UNA RAYA EN EL AGUA

LA NÓMINA

IGNACIO CAMACHO

Si queremos gente competente en la alta Administración hay que buscarla en el mercado y pagarle en consecuencia

LA crisis y la quiebra de las clases medias han traído a la sociedad española un cierto miserabilismo mental en su relación con el dinero, sobre todo con el de los demás. Pariente del viejo pecado nacional de la envidia, que parecía arrumbado cuando nos creíamos nuevos ricos, este sentimiento oscuro cristaliza en un efecto constante de agravio comparativo y en la necesidad de comparar el sueldo propio con el ajeno. Con su proyecto de salario máximo, Podemos ha activado hasta el fondo ese resorte resentido por el que un empleado se consuela de ganar poco si a su jefe le bajan la nómina. El recelo se vuelve pasión morbosa cuando se trata del ámbito público, donde la fobia antipolítica ha generalizado la desconfianza hasta el paroxismo.
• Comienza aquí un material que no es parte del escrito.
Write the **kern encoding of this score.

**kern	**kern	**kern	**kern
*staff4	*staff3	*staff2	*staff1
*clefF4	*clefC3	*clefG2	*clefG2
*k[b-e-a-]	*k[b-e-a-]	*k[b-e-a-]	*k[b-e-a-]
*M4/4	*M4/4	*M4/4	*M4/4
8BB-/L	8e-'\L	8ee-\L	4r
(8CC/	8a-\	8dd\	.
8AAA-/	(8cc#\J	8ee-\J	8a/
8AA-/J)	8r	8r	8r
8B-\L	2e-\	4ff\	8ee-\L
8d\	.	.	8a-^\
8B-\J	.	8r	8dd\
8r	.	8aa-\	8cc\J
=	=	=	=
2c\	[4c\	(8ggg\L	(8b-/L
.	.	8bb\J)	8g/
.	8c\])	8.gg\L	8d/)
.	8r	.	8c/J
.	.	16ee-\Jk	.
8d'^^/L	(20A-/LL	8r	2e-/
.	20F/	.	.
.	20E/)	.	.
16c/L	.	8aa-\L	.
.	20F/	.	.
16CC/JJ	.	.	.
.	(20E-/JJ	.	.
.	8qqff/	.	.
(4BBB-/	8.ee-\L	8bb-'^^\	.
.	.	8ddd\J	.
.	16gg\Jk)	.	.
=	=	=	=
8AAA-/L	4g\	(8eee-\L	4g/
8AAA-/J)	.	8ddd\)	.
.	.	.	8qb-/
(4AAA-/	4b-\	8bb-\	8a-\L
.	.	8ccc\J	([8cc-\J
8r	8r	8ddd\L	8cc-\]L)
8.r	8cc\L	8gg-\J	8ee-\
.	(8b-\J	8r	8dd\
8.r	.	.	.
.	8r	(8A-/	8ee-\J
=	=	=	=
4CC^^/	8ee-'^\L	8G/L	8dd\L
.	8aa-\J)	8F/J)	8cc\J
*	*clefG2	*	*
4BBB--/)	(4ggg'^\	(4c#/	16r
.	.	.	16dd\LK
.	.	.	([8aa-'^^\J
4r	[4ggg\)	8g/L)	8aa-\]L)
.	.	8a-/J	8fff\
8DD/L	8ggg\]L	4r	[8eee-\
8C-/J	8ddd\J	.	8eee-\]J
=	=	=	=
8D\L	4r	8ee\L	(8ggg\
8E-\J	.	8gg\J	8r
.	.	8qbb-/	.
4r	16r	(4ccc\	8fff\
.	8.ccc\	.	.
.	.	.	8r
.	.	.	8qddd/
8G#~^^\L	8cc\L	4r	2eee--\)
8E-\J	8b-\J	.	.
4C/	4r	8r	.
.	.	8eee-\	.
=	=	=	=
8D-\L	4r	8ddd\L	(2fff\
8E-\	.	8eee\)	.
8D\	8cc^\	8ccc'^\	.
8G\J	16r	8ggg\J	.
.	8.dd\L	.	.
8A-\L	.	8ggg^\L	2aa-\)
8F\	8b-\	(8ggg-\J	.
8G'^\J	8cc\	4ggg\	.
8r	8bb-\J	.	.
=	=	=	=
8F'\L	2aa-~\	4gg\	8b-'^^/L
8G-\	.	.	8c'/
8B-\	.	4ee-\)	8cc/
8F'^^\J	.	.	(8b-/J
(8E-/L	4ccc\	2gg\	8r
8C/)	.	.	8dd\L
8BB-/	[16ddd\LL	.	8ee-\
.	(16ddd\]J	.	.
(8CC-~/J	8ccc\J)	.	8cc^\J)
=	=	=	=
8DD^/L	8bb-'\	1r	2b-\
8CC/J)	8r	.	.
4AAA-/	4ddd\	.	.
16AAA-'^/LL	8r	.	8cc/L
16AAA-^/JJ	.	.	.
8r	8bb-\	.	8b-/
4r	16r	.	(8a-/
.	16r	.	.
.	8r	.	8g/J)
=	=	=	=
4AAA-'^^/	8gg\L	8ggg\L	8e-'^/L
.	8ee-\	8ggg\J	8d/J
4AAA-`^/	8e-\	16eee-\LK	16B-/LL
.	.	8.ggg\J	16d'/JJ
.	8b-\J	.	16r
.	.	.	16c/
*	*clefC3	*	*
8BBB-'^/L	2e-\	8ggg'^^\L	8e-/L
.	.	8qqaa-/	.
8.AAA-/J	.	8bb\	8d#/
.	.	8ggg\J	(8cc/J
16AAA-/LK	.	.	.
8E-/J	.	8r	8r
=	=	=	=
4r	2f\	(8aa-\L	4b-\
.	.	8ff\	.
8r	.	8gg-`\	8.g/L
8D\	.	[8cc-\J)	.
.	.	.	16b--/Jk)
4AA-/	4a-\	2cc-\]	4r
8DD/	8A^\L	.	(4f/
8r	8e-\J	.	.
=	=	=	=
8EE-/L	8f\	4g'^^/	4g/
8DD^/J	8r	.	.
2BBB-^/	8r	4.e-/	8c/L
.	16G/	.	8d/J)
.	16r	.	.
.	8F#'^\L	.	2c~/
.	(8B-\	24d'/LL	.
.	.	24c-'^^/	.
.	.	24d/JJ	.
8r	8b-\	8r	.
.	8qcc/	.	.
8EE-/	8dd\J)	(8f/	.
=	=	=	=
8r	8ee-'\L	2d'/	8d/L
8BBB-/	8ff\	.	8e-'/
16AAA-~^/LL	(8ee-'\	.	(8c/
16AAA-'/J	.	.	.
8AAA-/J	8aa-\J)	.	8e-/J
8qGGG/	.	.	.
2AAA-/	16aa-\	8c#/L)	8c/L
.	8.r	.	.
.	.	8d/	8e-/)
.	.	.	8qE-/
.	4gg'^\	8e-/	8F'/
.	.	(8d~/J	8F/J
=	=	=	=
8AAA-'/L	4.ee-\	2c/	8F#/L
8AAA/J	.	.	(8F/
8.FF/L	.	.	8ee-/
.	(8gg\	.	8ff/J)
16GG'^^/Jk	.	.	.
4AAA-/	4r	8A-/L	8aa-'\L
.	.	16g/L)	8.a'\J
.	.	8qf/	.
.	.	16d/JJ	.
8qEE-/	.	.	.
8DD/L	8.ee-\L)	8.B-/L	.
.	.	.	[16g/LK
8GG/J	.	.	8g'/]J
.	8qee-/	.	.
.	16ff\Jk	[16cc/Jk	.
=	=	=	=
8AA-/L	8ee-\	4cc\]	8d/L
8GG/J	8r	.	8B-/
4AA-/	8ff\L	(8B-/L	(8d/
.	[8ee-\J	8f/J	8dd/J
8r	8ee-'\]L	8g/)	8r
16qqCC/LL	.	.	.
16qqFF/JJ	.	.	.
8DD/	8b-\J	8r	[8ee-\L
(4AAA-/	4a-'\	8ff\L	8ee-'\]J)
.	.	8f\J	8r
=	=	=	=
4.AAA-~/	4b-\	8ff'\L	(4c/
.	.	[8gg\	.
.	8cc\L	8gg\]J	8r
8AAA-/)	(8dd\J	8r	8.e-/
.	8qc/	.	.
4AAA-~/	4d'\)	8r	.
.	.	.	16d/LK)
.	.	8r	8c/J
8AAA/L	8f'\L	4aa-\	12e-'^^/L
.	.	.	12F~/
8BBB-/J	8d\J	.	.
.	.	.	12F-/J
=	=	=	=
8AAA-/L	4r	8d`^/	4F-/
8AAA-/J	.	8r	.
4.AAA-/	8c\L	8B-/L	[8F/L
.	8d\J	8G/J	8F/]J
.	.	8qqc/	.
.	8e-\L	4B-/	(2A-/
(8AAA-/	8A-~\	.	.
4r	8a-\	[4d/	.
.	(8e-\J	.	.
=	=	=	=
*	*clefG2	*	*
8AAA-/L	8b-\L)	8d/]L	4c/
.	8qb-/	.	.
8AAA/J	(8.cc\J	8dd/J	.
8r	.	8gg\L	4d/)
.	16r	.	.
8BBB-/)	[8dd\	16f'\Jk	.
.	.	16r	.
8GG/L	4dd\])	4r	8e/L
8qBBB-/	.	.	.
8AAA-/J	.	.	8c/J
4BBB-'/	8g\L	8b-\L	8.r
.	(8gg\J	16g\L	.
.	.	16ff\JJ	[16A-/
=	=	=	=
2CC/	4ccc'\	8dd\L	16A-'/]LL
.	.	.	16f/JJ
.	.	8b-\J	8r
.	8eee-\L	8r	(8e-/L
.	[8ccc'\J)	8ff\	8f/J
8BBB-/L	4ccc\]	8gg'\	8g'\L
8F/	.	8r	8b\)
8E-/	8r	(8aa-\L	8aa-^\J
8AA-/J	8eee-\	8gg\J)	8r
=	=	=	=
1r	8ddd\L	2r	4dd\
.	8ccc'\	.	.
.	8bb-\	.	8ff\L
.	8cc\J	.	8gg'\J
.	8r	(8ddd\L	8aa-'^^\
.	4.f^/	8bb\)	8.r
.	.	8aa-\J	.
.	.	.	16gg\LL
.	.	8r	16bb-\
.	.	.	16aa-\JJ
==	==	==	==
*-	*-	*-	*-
Con el escrutinio que permiten –ya era hora– las nuevas leyes de transparencia, el español cabreado y empobrecido puede dar rienda suelta a su reconcomio contra esa maldita casta que se lo lleva crudo.

Sin embargo en la política no hay modo honrado de enriquecerse. Al trabajador despedido o al funcionario de pagas recortadas le pueden parecer un exceso altisonante los sueldos de la alta Administración o las Cortes –«chollos», «bicocas» y demás semántica de la mezquindad– pero son más bajos que la media en directivos de grandes empresas. El dirigente político debe cobrar según su responsabilidad y en ese sentido es casi una ignominia lo que gana en España un presidente del Gobierno; más aún si se mide en relación con sus propios colaboradores. Al resto de la nomenclatura no hay que compararlo con lo que gana un currito sino con lo que podría percibir en el sector privado. Y ahí sí hay tela para cortar trajes porque la mayoría de nuestros cuadros de cargos públicos no pasarían una entrevista en un headhunter de élite. Ése es el verdadero problema junto con la proliferación injustificada de personal de fontanería palaciega, una pléyade de pretorianos y asesores incrustados en el presupuesto para aconsejar a sus jefes cómo deben equivocarse.

El portal «transparente» del Gobierno deja ver un organigrama poco funcional, sobrecargado de subalternos y con demasiadas cesantías y subvenciones. Una visión incompleta sin el correlato de las autonomías, diputaciones y ayuntamientos, que es donde funciona a todo trapo la gran máquina de colocar que es el poder. Pero aunque el grueso de la opinión pública cargue las tintas con el presunto desparrame salarial, que no es suntuoso sin ser austero, lo que hay que preguntarse es quién queremos que vaya a la política a dirigir nuestros destinos. Si deseamos gente competente y capaz hay que buscarla en el mercado y pagarle en consecuencia. Da la impresión de que la sociedad prefiere una dirigencia de mediocres, en coherencia con el clásico imaginario funcionarial español. Seamos cicateros, pues: quizá un país con mentalidad de pobre merezca una política de muertos de hambre.